On this however, the police differed from the school. Officers said there was no female attendant on the bus at the time of the crime.

The bus was engaged by the school, it admitted, on a yearly contract and guidelines given to “the transport vendors with respect to lady attendants, cleaning norms, etc. This has to be followed religiously”. Despite several attempts, the contractor was unavailable for comment.

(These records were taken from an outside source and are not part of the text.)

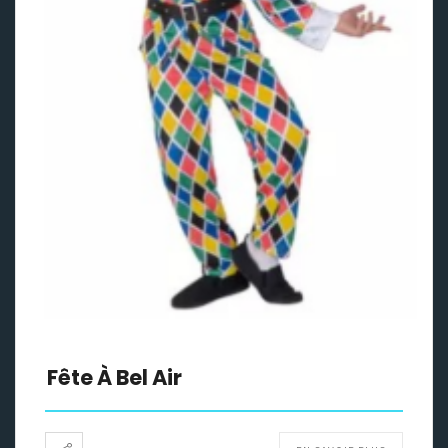
Fête À Bel Air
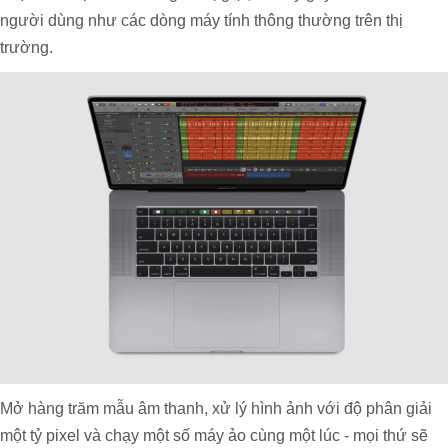
người dùng như các dòng máy tính thông thường trên thị
trường.
Mở hàng trăm mẫu âm thanh, xử lý hình ảnh với độ phân giải
một tỷ pixel và chạy một số máy ảo cùng một lúc - mọi thứ sẽ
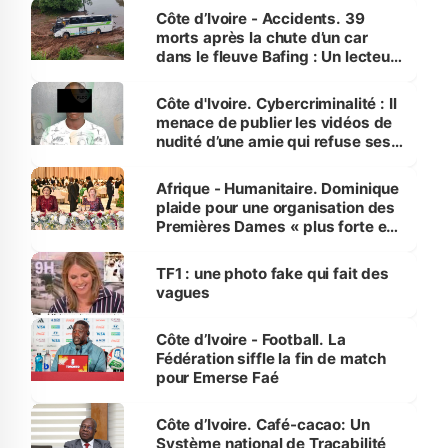
Côte d’Ivoire - Accidents. 39
morts après la chute d’un car
dans le fleuve Bafing : Un lecteur
dénonce la légèreté du ministère
des Transports
Côte d'Ivoire. Cybercriminalité : Il
menace de publier les vidéos de
nudité d’une amie qui refuse ses
avances
Afrique - Humanitaire. Dominique
plaide pour une organisation des
Premières Dames « plus forte et
influente, dont l'impact s'affirme
sur la scène internationale »
TF1 : une photo fake qui fait des
vagues
Côte d’Ivoire - Football. La
Fédération siffle la fin de match
pour Emerse Faé
Côte d’Ivoire. Café-cacao: Un
Système national de Traçabilité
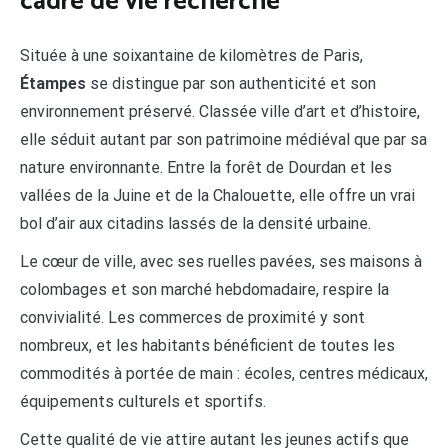
cadre de vie recherché
Située à une soixantaine de kilomètres de Paris,
Étampes
se distingue par son authenticité et son
environnement préservé. Classée ville d’art et d’histoire,
elle séduit autant par son patrimoine médiéval que par sa
nature environnante. Entre la forêt de Dourdan et les
vallées de la Juine et de la Chalouette, elle offre un vrai
bol d’air aux citadins lassés de la densité urbaine.
Le cœur de ville, avec ses ruelles pavées, ses maisons à
colombages et son marché hebdomadaire, respire la
convivialité. Les commerces de proximité y sont
nombreux, et les habitants bénéficient de toutes les
commodités à portée de main : écoles, centres médicaux,
équipements culturels et sportifs.
Cette qualité de vie attire autant les jeunes actifs que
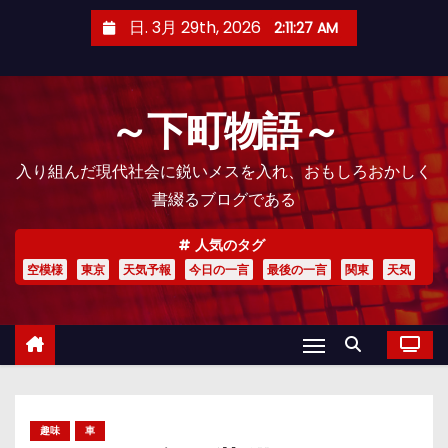
コ
日. 3月 29th, 2026
2:11:28 AM
ン
テ
ン
～下町物語～
ツ
へ
入り組んだ現代社会に鋭いメスを入れ、おもしろおかしく
ス
書綴るブログである
キ
ッ
人気のタグ
プ
空模様
東京
天気予報
今日の一言
最後の一言
関東
天気
趣味
車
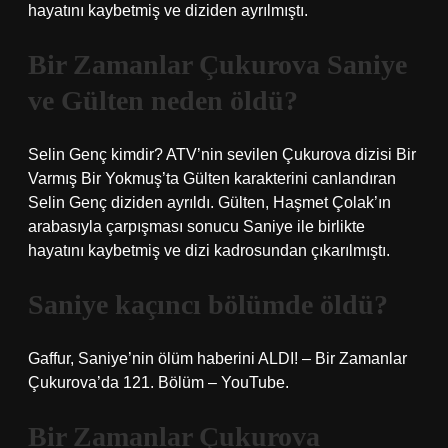
hayatını kaybetmiş ve diziden ayrılmıştı.
Bir Zamanlar Çukurova Saniye
ve Gülten neden öldü?
Selin Genç kimdir? ATV’nin sevilen Çukurova dizisi Bir
Varmış Bir Yokmuş’ta Gülten karakterini canlandıran
Selin Genç diziden ayrıldı. Gülten, Haşmet Çolak’ın
arabasıyla çarpışması sonucu Saniye ile birlikte
hayatını kaybetmiş ve dizi kadrosundan çıkarılmıştı.
Saniye kaçıncı bölümde öldü?
Gaffur, Saniye’nin ölüm haberini ALDI! – Bir Zamanlar
Çukurova’da 121. Bölüm – YouTube.
Bir Zamanlar Çukurova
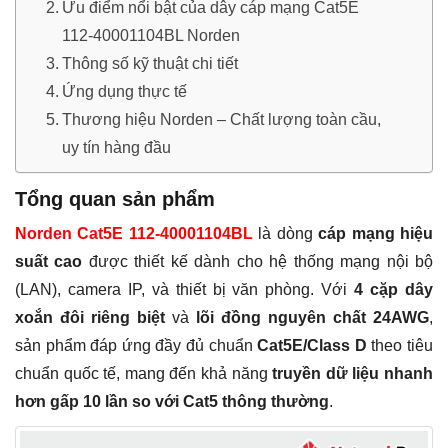
Ưu điểm nổi bật của dây cáp mạng Cat5E
112-40001104BL Norden
Thông số kỹ thuật chi tiết
Ứng dụng thực tế
Thương hiệu Norden – Chất lượng toàn cầu,
uy tín hàng đầu
Tổng quan sản phẩm
Norden Cat5E 112-40001104BL
là dòng
cáp mạng hiệu
suất cao
được thiết kế dành cho hệ thống mạng nội bộ
(LAN), camera IP, và thiết bị văn phòng. Với
4 cặp dây
xoắn đôi riêng biệt
và
lõi đồng nguyên chất 24AWG
,
sản phẩm đáp ứng đầy đủ chuẩn
Cat5E/Class D
theo tiêu
chuẩn quốc tế, mang đến khả năng
truyền dữ liệu nhanh
hơn gấp 10 lần so với Cat5 thông thường
.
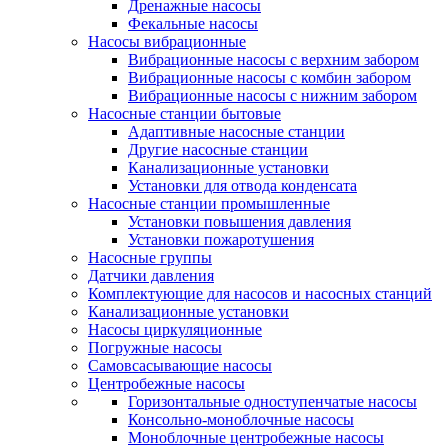
Дренажные насосы
Фекальные насосы
Насосы вибрационные
Вибрационные насосы с верхним забором
Вибрационные насосы с комбин забором
Вибрационные насосы с нижним забором
Насосные станции бытовые
Адаптивные насосные станции
Другие насосные станции
Канализационные установки
Установки для отвода конденсата
Насосные станции промышленные
Установки повышения давления
Установки пожаротушения
Насосные группы
Датчики давления
Комплектующие для насосов и насосных станций
Канализационные установки
Насосы циркуляционные
Погружные насосы
Самовсасывающие насосы
Центробежные насосы
Горизонтальные одноступенчатые насосы
Консольно-моноблочные насосы
Моноблочные центробежные насосы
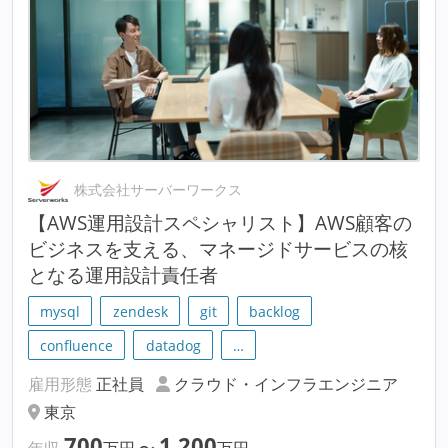
株式会社サーバーワークス
【AWS運用設計スペシャリスト】AWS顧客の
ビジネスを支える、マネージドサービスの核
となる運用設計責任者
mysql
zendesk
git
backlog
confluence
datadog
…
雇用形態
正社員
クラウド・インフラエンジニア
東京
700
1,200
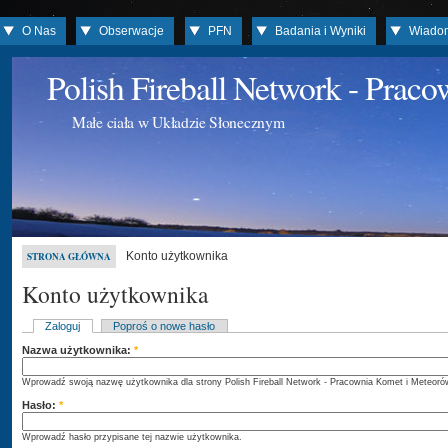
O Nas
Obserwacje
PFN
Badania i Wyniki
Wiado
Polish Fireball Network - Prac
Małe ciała w Układzie Słonecznym
Konto użytkownika
STRONA GŁÓWNA
Konto użytkownika
Zaloguj
Poproś o nowe hasło
Nazwa użytkownika:
*
Wprowadź swoją nazwę użytkownika dla strony Polish Fireball Network - Pracownia Komet i Meteoró
Hasło:
*
Wprowadź hasło przypisane tej nazwie użytkownika.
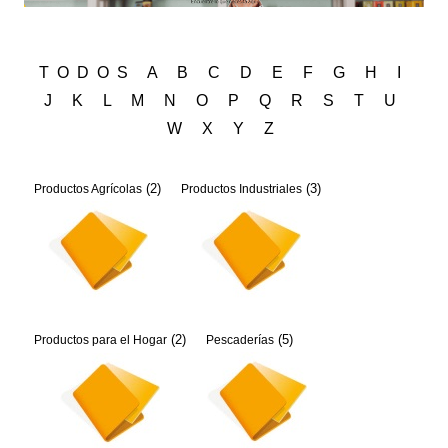
TODOS
A
B
C
D
E
F
G
H
I
J
K
L
M
N
O
P
Q
R
S
T
U
W
X
Y
Z
(2)
(3)
Productos Agrícolas
Productos Industriales
(2)
(5)
Productos para el Hogar
Pescaderías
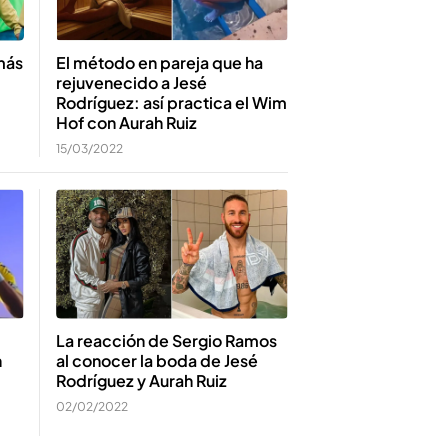
más
El método en pareja que ha
rejuvenecido a Jesé
Rodríguez: así practica el Wim
Hof con Aurah Ruiz
15/03/2022
La reacción de Sergio Ramos
n
al conocer la boda de Jesé
Rodríguez y Aurah Ruiz
02/02/2022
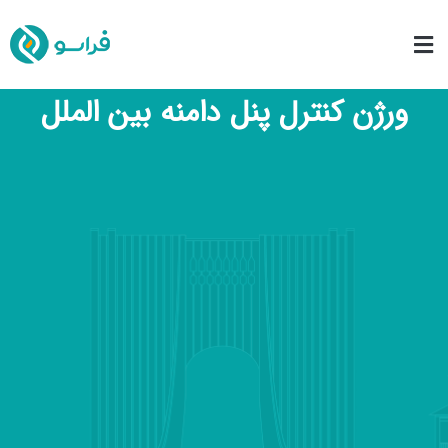
ورژن کنترل پنل دامنه بین الملل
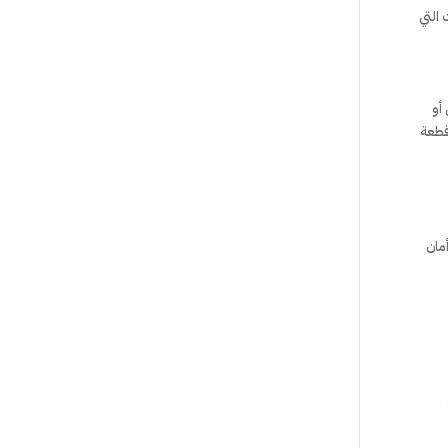
 التي
أو
قطعة
مان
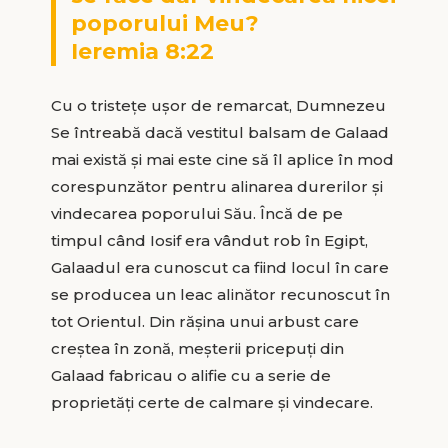
poporului Meu?
Ieremia 8:22
Cu o tristețe ușor de remarcat, Dumnezeu
Se întreabă dacă vestitul balsam de Galaad
mai există și mai este cine să îl aplice în mod
corespunzător pentru alinarea durerilor și
vindecarea poporului Său. Încă de pe
timpul când Iosif era vândut rob în Egipt,
Galaadul era cunoscut ca fiind locul în care
se producea un leac alinător recunoscut în
tot Orientul. Din rășina unui arbust care
creștea în zonă, meșterii pricepuți din
Galaad fabricau o alifie cu a serie de
proprietăți certe de calmare și vindecare.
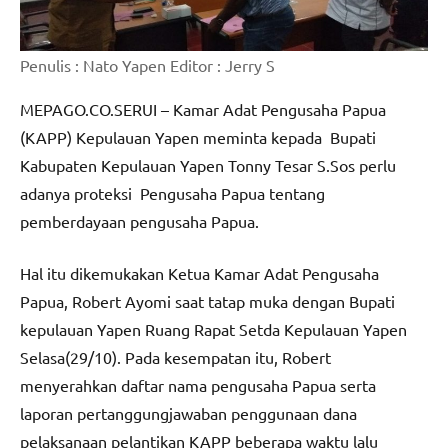
Penulis : Nato Yapen Editor : Jerry S
MEPAGO.CO.SERUI – Kamar Adat Pengusaha Papua
(KAPP) Kepulauan Yapen meminta kepada Bupati
Kabupaten Kepulauan Yapen Tonny Tesar S.Sos perlu
adanya proteksi Pengusaha Papua tentang
pemberdayaan pengusaha Papua.
Hal itu dikemukakan Ketua Kamar Adat Pengusaha
Papua, Robert Ayomi saat tatap muka dengan Bupati
kepulauan Yapen Ruang Rapat Setda Kepulauan Yapen
Selasa(29/10). Pada kesempatan itu, Robert
menyerahkan daftar nama pengusaha Papua serta
laporan pertanggungjawaban penggunaan dana
pelaksanaan pelantikan KAPP beberapa waktu lalu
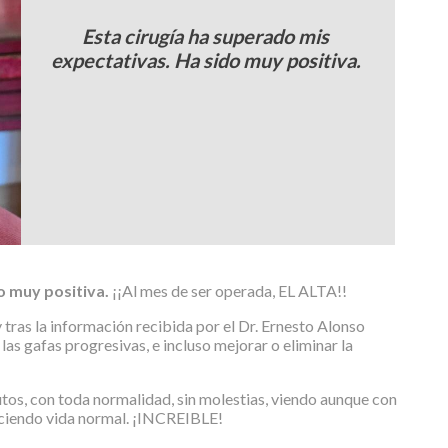
Esta cirugía ha superado mis
expectativas. Ha sido muy positiva.
o muy positiva.
¡¡Al mes de ser operada, EL ALTA!!
ras la información recibida por el Dr. Ernesto Alonso
las gafas progresivas, e incluso mejorar o eliminar la
nutos, con toda normalidad, sin molestias, viendo aunque con
haciendo vida normal. ¡INCREIBLE!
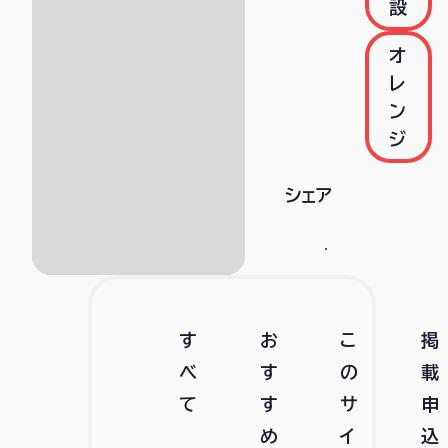
設
オ
レ
ン
ジ
シェア
す
お
こ
掲
べ
す
の
載
て
す
サ
申
め
イ
込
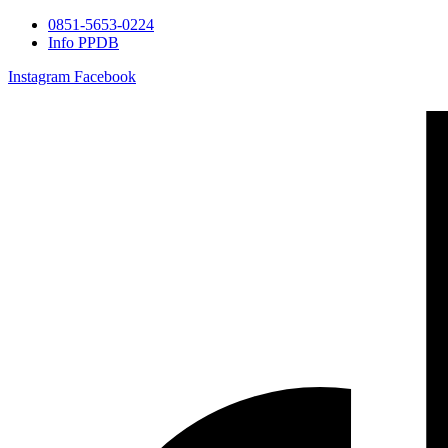
0851-5653-0224
Info PPDB
Instagram
Facebook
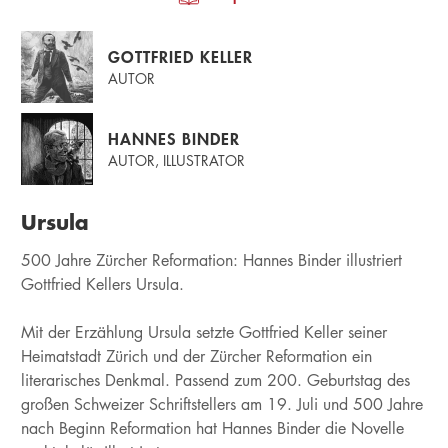
GOTTFRIED KELLER
AUTOR
HANNES BINDER
AUTOR, ILLUSTRATOR
Ursula
500 Jahre Zürcher Reformation: Hannes Binder illustriert
Gottfried Kellers Ursula.
Mit der Erzählung Ursula setzte Gottfried Keller seiner
Heimatstadt Zürich und der Zürcher Reformation ein
literarisches Denkmal. Passend zum 200. Geburtstag des
großen Schweizer Schriftstellers am 19. Juli und 500 Jahre
nach Beginn Reformation hat Hannes Binder die Novelle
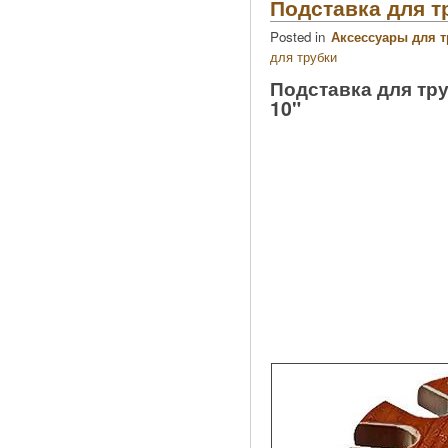
Подставка для т
Posted in
Аксессуары для т
для трубки
Подставка для тру
10"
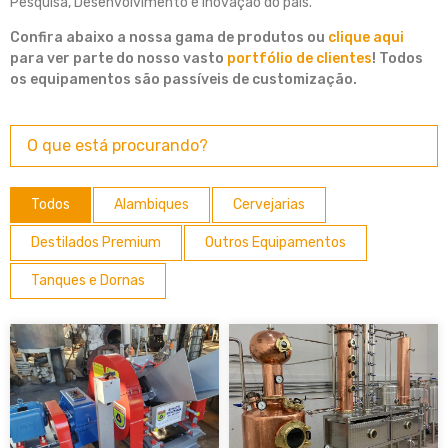
Pesquisa, Desenvolvimento e Inovação do país.
Confira abaixo a nossa gama de produtos ou
clique aqui
para ver parte do nosso vasto
portfólio de clientes
! Todos
os equipamentos são passíveis de customização.
Todos
Alambiques
Cervejarias
Destilados Premium
Outros Equipamentos
Tanques e Dornas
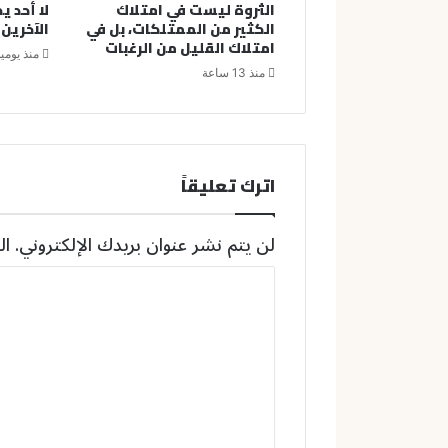
الثروة ليست في امتلاك
لا أحد ي
الكثير من الممتلكات، بل في
الآخرين
امتلاك القليل من الرغبات
منذ يومي
منذ 13 ساعة
اترك تعليقاً
لن يتم نشر عنوان بريدك الإلكتروني.
ال
ا
ل
ت
ع
ل
ي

As per the rules prescribed in the state government’s School Bus Safety policy, a school bus ferrying female students has to compulsorily employ a lady attendant. She has to remain present in the bus from the start of the journey till the last student is dropped off. The policy also demands that the school and the bus contractor sign an agreement requiring background checks on bus personnel by the contractor. At the same time, the school is made responsible for ensuring proper training for bus drivers, cleaners, conductors and attendants.

The police on Friday said they are inquiring into the lapses that possibly led to the Tuesday offence. They are also probing if Rajput committed a crime on any other child in the past. He has been slapped with Indian Penal Code sections 376 (rape), 354 (criminal force to woman with intent to outrage her modesty) and 509 (word, gesture or act intended to insult the modesty of a woman). “We also applied sections 3 (penetrative sexual assault), 7 (sexual assault) and 12 (sexual harassment of the child) of the Protection of Children from Sexual Offences Act, 2012, in the case,” said additional police commissioner (west region) Vishwas Nangre-Patil.

Officers said the rape section was added taking into account a Supreme Court judgment that says that penetration is not necessary to establish the offence of rape. The Protection of Children from Sexual Offences Act, 2012, was invoked for it victim-friendliness. It bars direct confrontation between the victim and the perpetrator during investigation and trial, gives children the comfort of having a friend or family member with them while deposing, and directs police personnel to go to the victim’s home to take his or her statement and to do so in plainclothes.